READING TEXT >>
The third quarter performance is driven mainly by natural gas liquids (NGL) and natural gas volume growth, higher average fee rates in the natural gas liquids segment and increased transportation services in the natural gas pipelines segment, compared with the third quarter 2018. For the third quarter, OKE posted net income of $309.2 million and the Adjusted EBITDA of $649.8 million.

For the full year 2019, the company expects net income to be in the range of $1,220 million to $1,330 million, compared to the range of $1,140 million to $1,400 million announced before. ONEOK’s adjusted EBITDA is expected to be in the range of $2,560 million to $2,640 million, compared to its previously announced forecasted range of $2,500 million to $2,700 million. Growth capital expenditures are expected to be in the range of $3,515 million to $3,695 million. Maintenance capital expenditures are expected to be in the range of $185 million to $205 million.

Further, OKE’s capital-growth projects is on, or is ahead of schedule. The company has recently completed the Demicks Lake I plant in the Williston Basin. OKE anticipate line fill activities to begin on the northern section of the Elk Creek NGL pipeline in November 2019 and expect a portion of the MB-4 fractionator in Mont Belvieu to be completed in the fourth quarter 2019

In addition, for fiscal 2020, the company expects earnings growth to be more than 20%, which will be on the back of the upcoming completion of critical ONEOK natural gas and NGL infrastructure, that includes the assets to help significantly reduce natural gas flaring in the Williston Basin. These projects will provide immediate earnings and volume uplift in 2020 and stable fee-based growth for years to come.

PROVIDED DATA >>
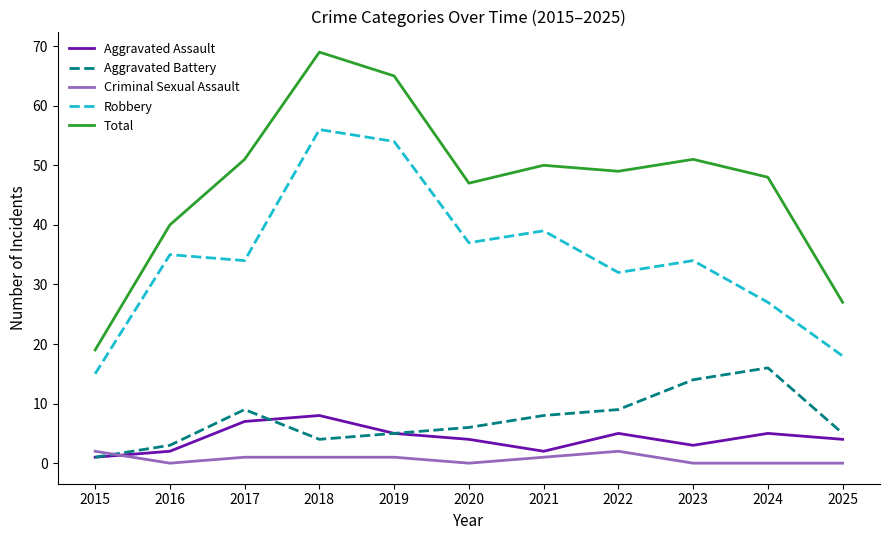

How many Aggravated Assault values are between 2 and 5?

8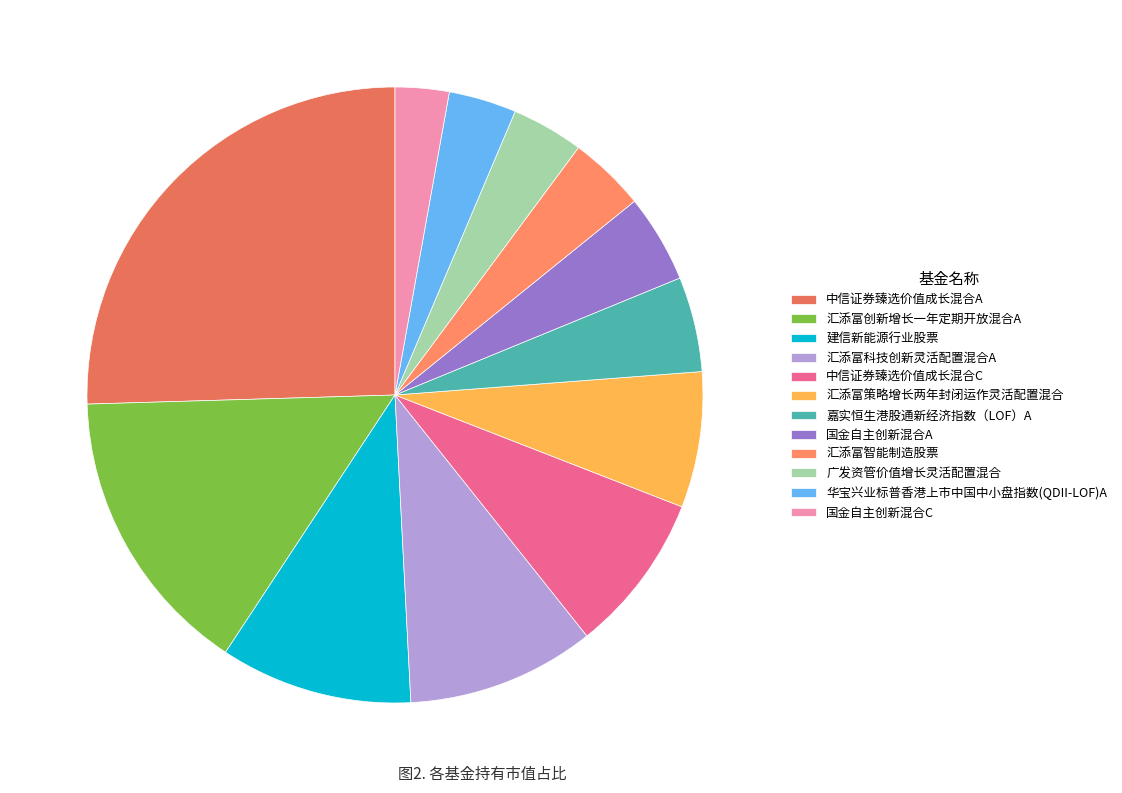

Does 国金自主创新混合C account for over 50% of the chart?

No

--

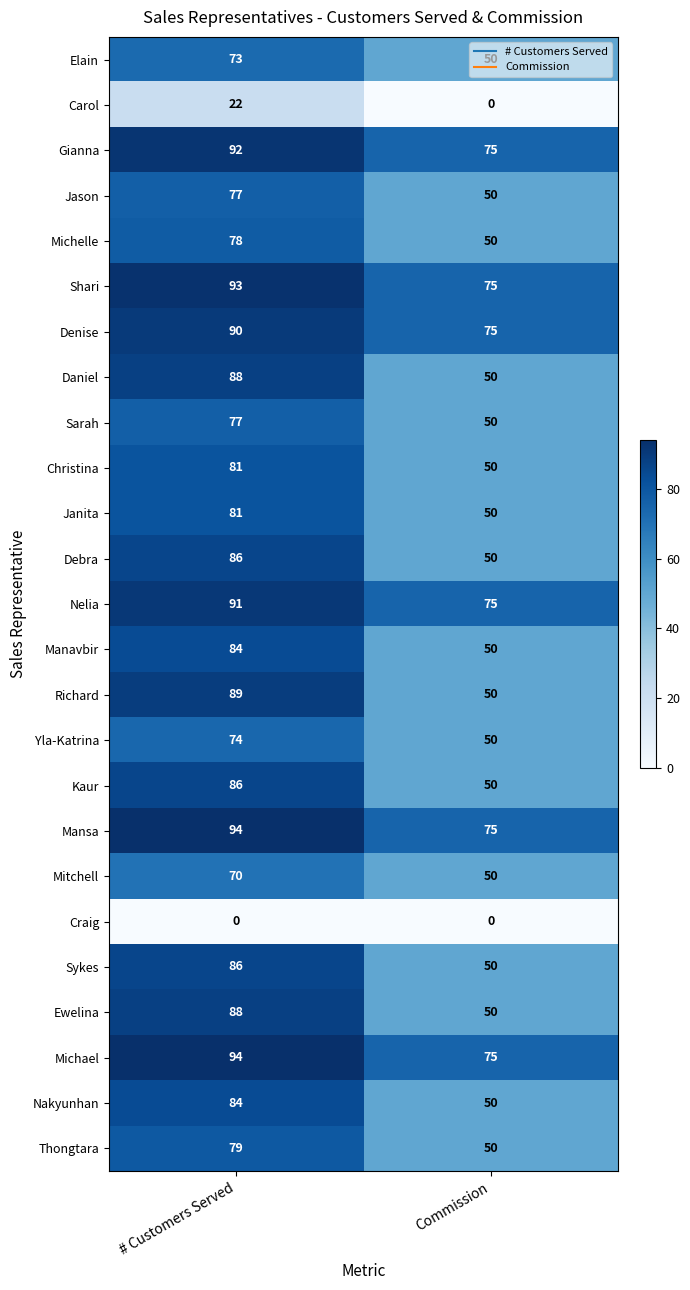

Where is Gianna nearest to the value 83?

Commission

...

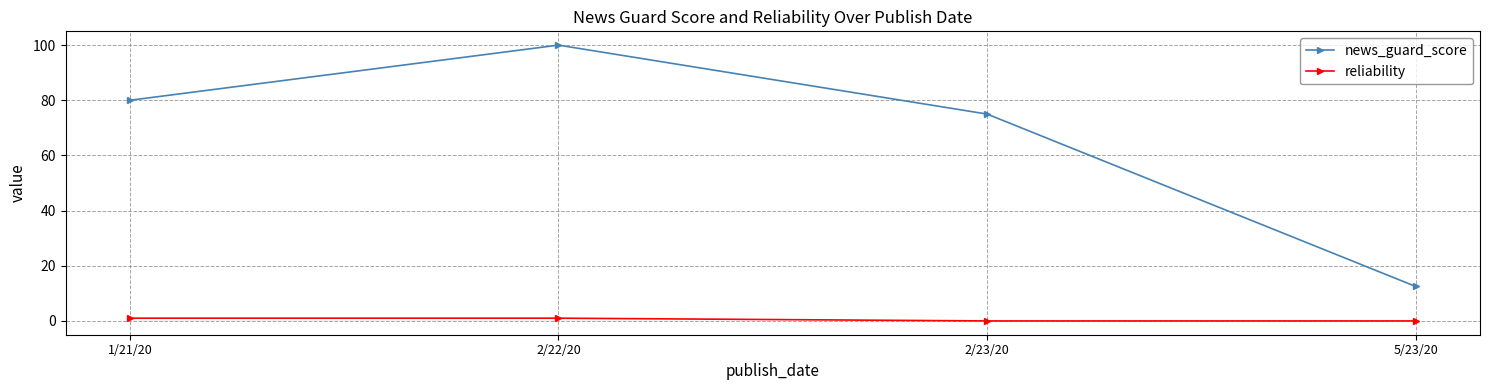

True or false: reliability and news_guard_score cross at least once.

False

WHAT YOU WILL DO >>
#1 From the ONEOK earnings text, translate this sentence into Spanish: "Maintenance capital expenditures are expected to be in the range of $185 million to $205 million."
#2 According to the ONEOK earnings text, what net income did OKE post for the third quarter?
#3 Decide whether each statement agrees with the ONEOK earnings text. Answer yes or no for each, and quote the deciding words.
(a) The company has recently completed the Demicks Lake I plant in the Williston Basin.
(b) The previously announced range for adjusted EBITDA was $2,560 million to $2,640 million.
(c) For fiscal 2020, the company expects earnings growth of less than 20%.

ANSWERS TO THE PROBLEMS >>
#1 Se espera que los gastos de capital de mantenimiento se sitúen en el rango de 185 millones a 205 millones de dólares.

#2 $309.2 million.

#3
(a) Yes: "The company has recently completed the Demicks Lake I plant in the Williston Basin."
(b) No: "compared to its previously announced forecasted range of $2,500 million to $2,700 million."
(c) No: "the company expects earnings growth to be more than 20%"